Agora, quero falar algumas palavras a respeito de um assunto que, na minha opinião, não é tratado com a frequência adequada pelos racionalistas, isto é, a questão de averiguar se Cristo foi mesmo o melhor e mais sábio dos homens. Geralmente partimos do princípio de que todos concordamos nesse ponto. Eu não concordo. Penso que existem diversos bons pontos em que concordo mais com Cristo do que o fazem os cristãos assumidos. Não sei se poderia concordar com Ele até o fim, mas poderia ir bem mais longe do que a maior parte dos cristãos assumidos o faz. Todos se lembrarão de Suas palavras: “Não resistas ao mau, mas, se alguém te ferir na tua face direita, apresenta-lhe também a outra”. Esse não é um novo preceito nem um novo princípio. Foi usado por Lao-Tsé e por Buda cerca de quinhentos ou seiscentos anos antes de Cristo, mas não é um princípio que de fato os cristãos aceitem. Não tenho dúvidas de que o atual primeiro-ministro 14 , por exemplo, seja um cristão dos mais sinceros, mas não aconselharia a nenhum dos senhores ir até lá ferir-lhe a face. Penso que os senhores podem perceber que o pensamento neste texto tem sentido figurado.
Ademais, há outro ponto que considero excelente. Todos se lembrarão de que Cristo disse: “Não julgueis para que não sejais julgados”. Não penso que esse princípio deva ter sido muito popular nos tribunais dos países cristãos. Já conheci na vida um bom número de juízes que eram cristãos muito convictos, e nenhum deles acreditava estar agindo de maneira contrária aos princípios cristãos em sua profissão. Então Cristo diz: “Dá a quem te pede, e não voltes as costas ao que deseja que lhe emprestes”. Esse é um princípio muito bom.
Como o presidente desta sociedade observou, não estamos aqui para falar de política, mas não posso me furtar a observar que a última eleição geral foi disputada em cima da questão de como é desejável afastar-se daquele que deseja que lhe emprestemos, de modo que é necessário partir do princípio de que os liberais e os conservadores deste país se compõem de pessoas que não acreditam nos ensinamentos de Cristo, porque certamente afastaram-se deles com muita ênfase naquela ocasião.

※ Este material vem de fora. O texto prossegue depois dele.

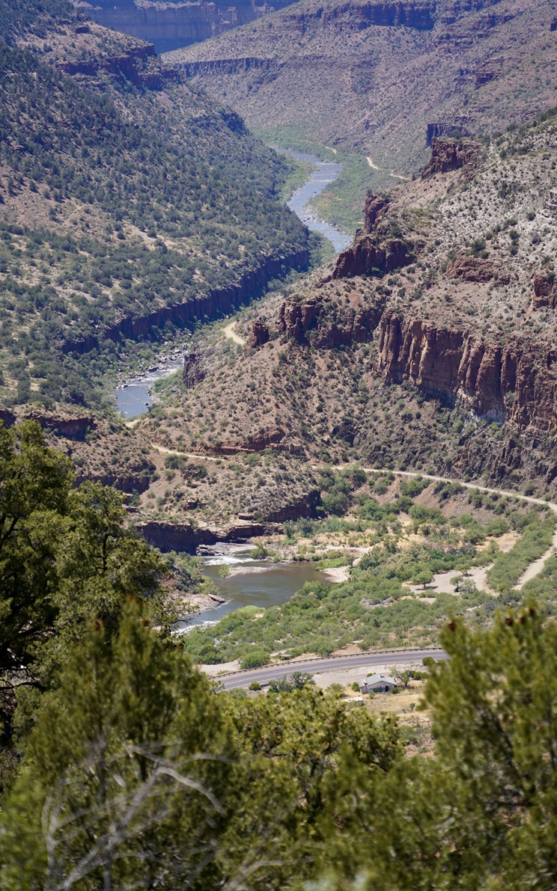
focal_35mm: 152
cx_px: 288
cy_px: 446
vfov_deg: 13.8
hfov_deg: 8.6
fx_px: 3693
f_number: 5.6
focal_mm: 148
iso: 400
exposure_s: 1/160
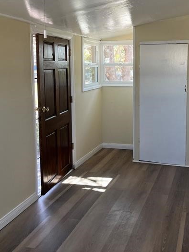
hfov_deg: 37.2
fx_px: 277
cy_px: 91
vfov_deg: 48.4
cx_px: 130
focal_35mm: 38
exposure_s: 1/122
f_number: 1.6
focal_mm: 5.1
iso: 100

Há ainda uma máxima de Cristo que, penso, tem grande importância intrínseca, mas que não vejo fazer muito sucesso entre alguns dos nossos amigos cristãos. Ele diz: “Se queres ser perfeito, vai, vende o que tens, e dá-o aos pobres”. Essa é uma máxima realmente excelente, mas, como digo, não muito praticada. Todas essas, creio, são boas máximas, apesar de serem um pouco difíceis de cumprir. Não professo que eu mesmo as cumpra; mas, afinal de contas, não é essa a mesma coisa que seria para um cristão.